In treating on Art, which, in its highest sense, and more especially in relation to Painting and Sculpture, is the subject proposed for our present examination, the first question that occurs is, In what consists its peculiar character? or rather, What are the characteristics that distinguish it from Nature, which it professes to imitate?
To this we reply, that Art is characterized,--
First, by Originality.
Secondly, by what we shall call Human or Poetic Truth; which is the verifying principle by which we recognize the first.
Thirdly, by Invention; the product of the Imagination, as grounded on the first, and verified by the second. And,
Fourthly, by Unity, the synthesis of all.

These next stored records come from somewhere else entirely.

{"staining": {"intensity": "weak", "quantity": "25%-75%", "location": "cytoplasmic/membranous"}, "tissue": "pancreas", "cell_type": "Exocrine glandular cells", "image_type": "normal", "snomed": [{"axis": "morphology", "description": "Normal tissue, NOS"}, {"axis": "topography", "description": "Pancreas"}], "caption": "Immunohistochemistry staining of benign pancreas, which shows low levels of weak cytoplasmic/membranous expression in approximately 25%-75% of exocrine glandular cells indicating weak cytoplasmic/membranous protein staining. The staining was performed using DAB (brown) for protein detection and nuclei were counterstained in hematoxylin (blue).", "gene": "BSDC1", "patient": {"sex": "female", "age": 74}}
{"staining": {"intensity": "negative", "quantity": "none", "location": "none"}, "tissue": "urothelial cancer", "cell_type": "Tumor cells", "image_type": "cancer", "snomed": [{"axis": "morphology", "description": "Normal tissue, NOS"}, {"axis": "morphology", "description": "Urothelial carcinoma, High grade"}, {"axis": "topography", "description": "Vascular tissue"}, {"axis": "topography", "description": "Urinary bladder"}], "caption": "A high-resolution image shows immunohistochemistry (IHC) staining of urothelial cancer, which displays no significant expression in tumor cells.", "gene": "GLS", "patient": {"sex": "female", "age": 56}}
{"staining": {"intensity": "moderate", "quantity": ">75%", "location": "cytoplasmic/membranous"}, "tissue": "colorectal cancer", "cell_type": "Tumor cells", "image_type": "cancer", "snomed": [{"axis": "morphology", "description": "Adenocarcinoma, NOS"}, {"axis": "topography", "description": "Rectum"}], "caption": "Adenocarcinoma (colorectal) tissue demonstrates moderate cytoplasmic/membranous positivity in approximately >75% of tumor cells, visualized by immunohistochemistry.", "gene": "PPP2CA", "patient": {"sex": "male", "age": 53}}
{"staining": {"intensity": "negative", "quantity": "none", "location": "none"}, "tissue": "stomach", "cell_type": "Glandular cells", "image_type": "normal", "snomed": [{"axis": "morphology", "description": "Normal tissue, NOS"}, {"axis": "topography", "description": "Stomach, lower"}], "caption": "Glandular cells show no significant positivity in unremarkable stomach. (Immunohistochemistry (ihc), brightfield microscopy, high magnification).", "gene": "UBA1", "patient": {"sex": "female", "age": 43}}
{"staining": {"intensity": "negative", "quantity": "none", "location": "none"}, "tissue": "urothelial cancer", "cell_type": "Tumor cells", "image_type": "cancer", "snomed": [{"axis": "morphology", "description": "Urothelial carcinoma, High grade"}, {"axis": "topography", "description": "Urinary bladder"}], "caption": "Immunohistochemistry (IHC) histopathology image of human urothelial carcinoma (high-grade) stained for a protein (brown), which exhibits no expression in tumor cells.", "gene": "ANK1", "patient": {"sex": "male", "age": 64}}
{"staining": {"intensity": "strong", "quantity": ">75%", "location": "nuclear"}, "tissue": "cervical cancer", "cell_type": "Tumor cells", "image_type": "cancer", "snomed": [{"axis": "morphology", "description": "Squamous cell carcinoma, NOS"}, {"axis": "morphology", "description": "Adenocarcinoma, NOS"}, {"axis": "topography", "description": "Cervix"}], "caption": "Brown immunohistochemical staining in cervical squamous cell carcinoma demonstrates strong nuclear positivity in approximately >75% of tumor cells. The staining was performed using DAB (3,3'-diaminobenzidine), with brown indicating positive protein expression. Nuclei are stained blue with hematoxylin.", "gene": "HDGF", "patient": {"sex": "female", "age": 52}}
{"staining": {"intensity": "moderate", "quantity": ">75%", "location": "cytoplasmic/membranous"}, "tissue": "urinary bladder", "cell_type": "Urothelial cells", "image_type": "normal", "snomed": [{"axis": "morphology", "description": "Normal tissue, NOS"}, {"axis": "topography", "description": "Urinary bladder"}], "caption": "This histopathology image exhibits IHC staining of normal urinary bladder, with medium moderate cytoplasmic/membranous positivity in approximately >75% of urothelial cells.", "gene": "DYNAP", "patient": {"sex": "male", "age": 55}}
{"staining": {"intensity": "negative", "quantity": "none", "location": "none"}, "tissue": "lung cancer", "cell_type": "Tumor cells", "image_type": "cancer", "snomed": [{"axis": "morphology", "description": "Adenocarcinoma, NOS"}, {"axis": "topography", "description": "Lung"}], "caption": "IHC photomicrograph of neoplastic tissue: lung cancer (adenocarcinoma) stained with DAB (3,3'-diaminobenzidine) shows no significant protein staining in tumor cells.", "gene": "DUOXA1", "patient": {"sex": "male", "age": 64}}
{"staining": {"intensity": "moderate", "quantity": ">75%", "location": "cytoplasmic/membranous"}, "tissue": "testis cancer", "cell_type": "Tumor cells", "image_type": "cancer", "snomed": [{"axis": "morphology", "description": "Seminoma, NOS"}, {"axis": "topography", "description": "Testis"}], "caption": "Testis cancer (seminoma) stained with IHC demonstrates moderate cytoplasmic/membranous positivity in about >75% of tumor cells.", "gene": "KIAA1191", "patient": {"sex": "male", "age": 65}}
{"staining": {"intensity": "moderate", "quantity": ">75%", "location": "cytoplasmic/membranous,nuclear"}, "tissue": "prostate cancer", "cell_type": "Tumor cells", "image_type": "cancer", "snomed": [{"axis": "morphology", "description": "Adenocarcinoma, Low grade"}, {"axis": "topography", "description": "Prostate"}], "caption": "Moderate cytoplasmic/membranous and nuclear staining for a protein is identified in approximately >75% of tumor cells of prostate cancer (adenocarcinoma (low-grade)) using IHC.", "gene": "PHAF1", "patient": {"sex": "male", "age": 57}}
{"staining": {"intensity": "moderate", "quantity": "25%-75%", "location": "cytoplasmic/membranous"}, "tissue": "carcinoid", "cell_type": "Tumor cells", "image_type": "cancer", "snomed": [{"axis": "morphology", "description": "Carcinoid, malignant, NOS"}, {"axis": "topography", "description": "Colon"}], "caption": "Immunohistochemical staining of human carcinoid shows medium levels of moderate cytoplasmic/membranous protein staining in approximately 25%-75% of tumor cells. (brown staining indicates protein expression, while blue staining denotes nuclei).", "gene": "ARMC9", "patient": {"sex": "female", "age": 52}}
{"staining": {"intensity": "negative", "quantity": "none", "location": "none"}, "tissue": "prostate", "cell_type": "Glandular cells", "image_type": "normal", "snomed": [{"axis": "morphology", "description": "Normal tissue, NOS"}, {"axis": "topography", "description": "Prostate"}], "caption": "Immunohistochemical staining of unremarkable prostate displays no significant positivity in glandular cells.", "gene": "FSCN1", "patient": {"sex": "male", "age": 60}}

As the first step to the right understanding of any discourse is a clear apprehension of the terms used, we add, that by Originality we mean any thing (admitted by the mind as true) which is peculiar to the Author, and which distinguishes his production from that of all others; by Human or Poetic Truth, that which may be said to exist exclusively in and for the mind, and as contradistinguished from the truth of things in the natural or external world; by Invention, any unpractised mode of presenting a subject, whether by the combination of entire objects already known, or by the union and modification of known but fragmentary parts into new and consistent forms; and, lastly, by Unity, such an agreement and interdependence of all the parts, as shall constitute a whole.
It will be our attempt to show, that, by the presence or absence of any one of these characteristics, we shall be able to affirm or deny in respect to the pretension of any object as a work of Art; and also that we shall find within ourselves the corresponding law, or by whatever word we choose to designate it, by which each will be recognized; that is, in the degree proportioned to the developement, or active force, of the law so judging.
Supposing the reader to have gone along with us in what has been said of the Universal, in our Preliminary Discourse, and as assenting to the position, that any faculty, law, or principle, which can be shown to be essential to any one mind, must necessarily be also predicated of every other sound mind, even where the particular faculty or law is so feebly developed as apparently to amount to its absence, in which case it is inferred potentially,--we shall now assume, on the same grounds, that the originating cause, notwithstanding its apparent absence in the majority of men, is an essential reality in the condition of the Human Being; its potential existence in all being of necessity affirmed from its existence in one.
Assuming, then, its reality,--or rather leaving it to be evidenced from its known effects,--we proceed to inquire in what consists this originating power.